■ What the task requires: Only the pictures are to be left out; please reproduce everything else in the data exactly.
*** Opening of Dataset content ***
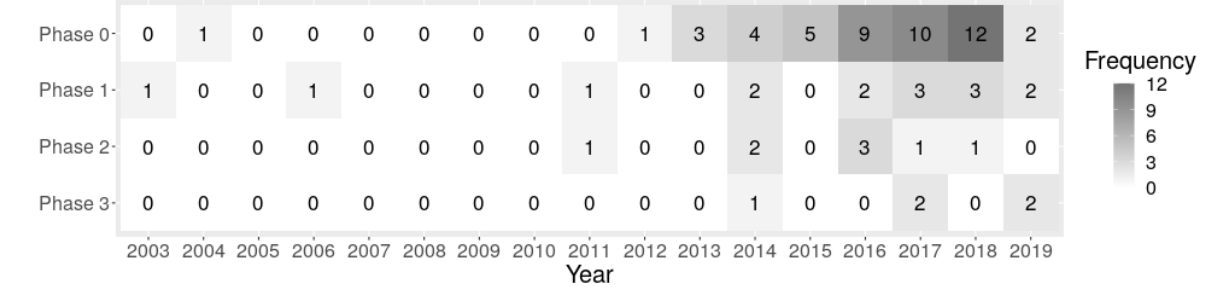
Figure 2. Overview of current and completed system and project phases per year.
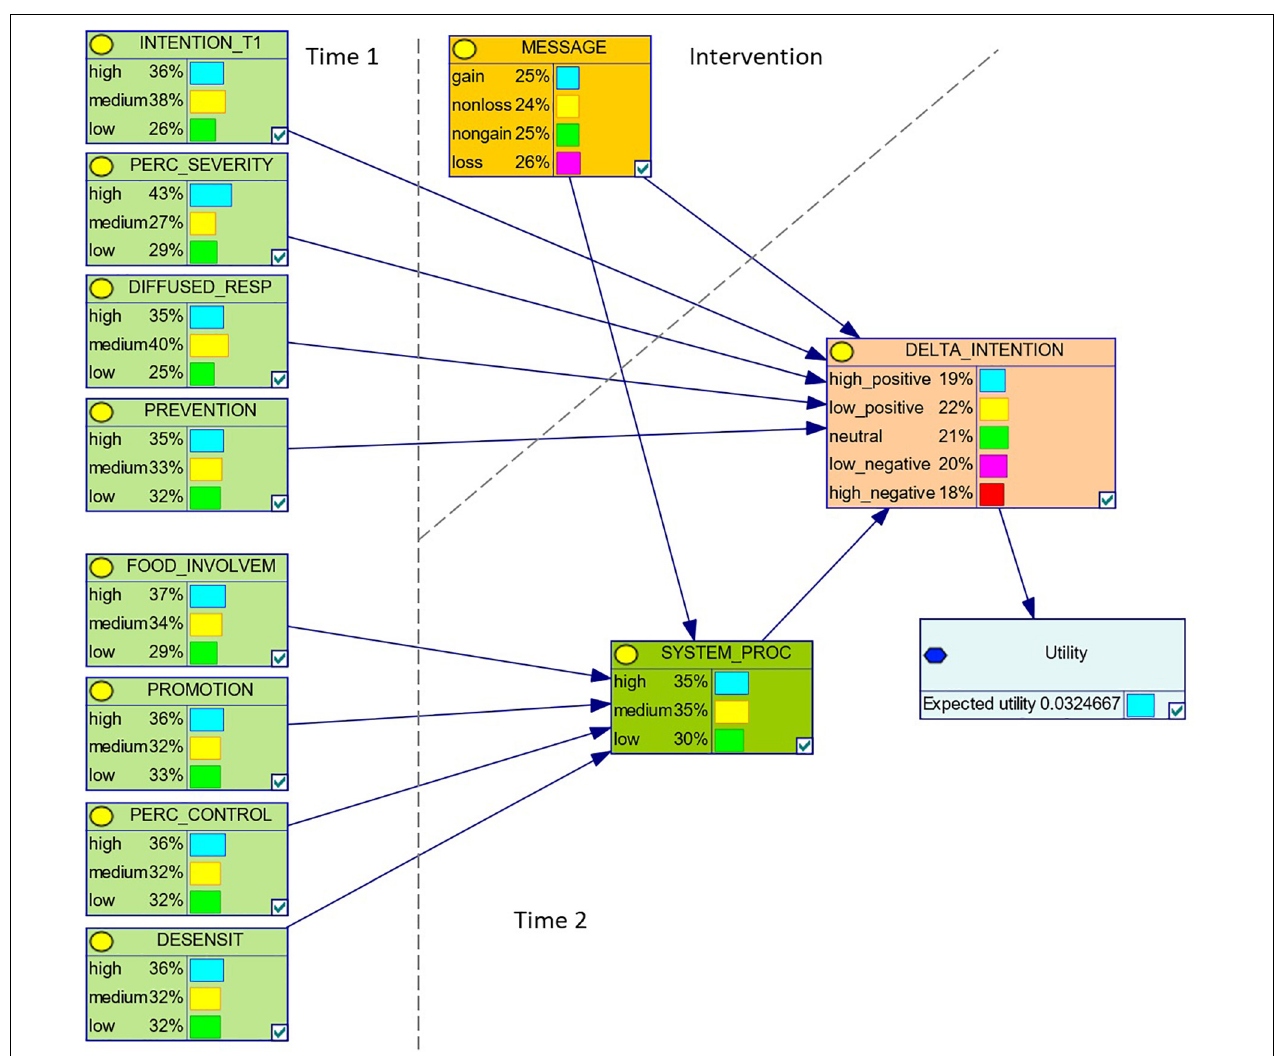
FIGURE 1 | The Dynamic Bayesian Network selected by the automated structure elicitation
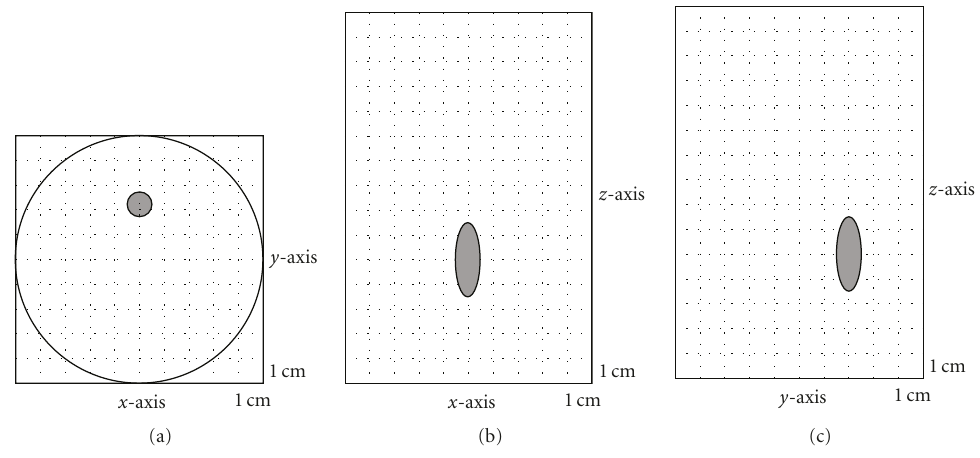
Figure 6: Physical setup for experiment 1. (a) ( x , y ) plane view, (b) ( x , z ) plane view, and (c) ( y , z ) plane view.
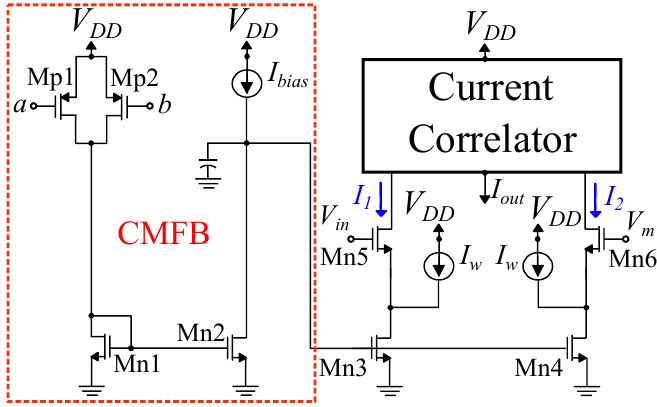
Figure 29. A Gaussian function circuit with a CMFB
*** Close of Dataset content ***
■ Completed exercise:
Figure 2. Overview of current and completed system and project phases per year.
FIGURE 1 | The Dynamic Bayesian Network selected by the automated structure elicitation
Figure 6: Physical setup for experiment 1. (a) ( x , y ) plane view, (b) ( x , z ) plane view, and (c) ( y , z ) plane view.
Figure 29. A Gaussian function circuit with a CMFB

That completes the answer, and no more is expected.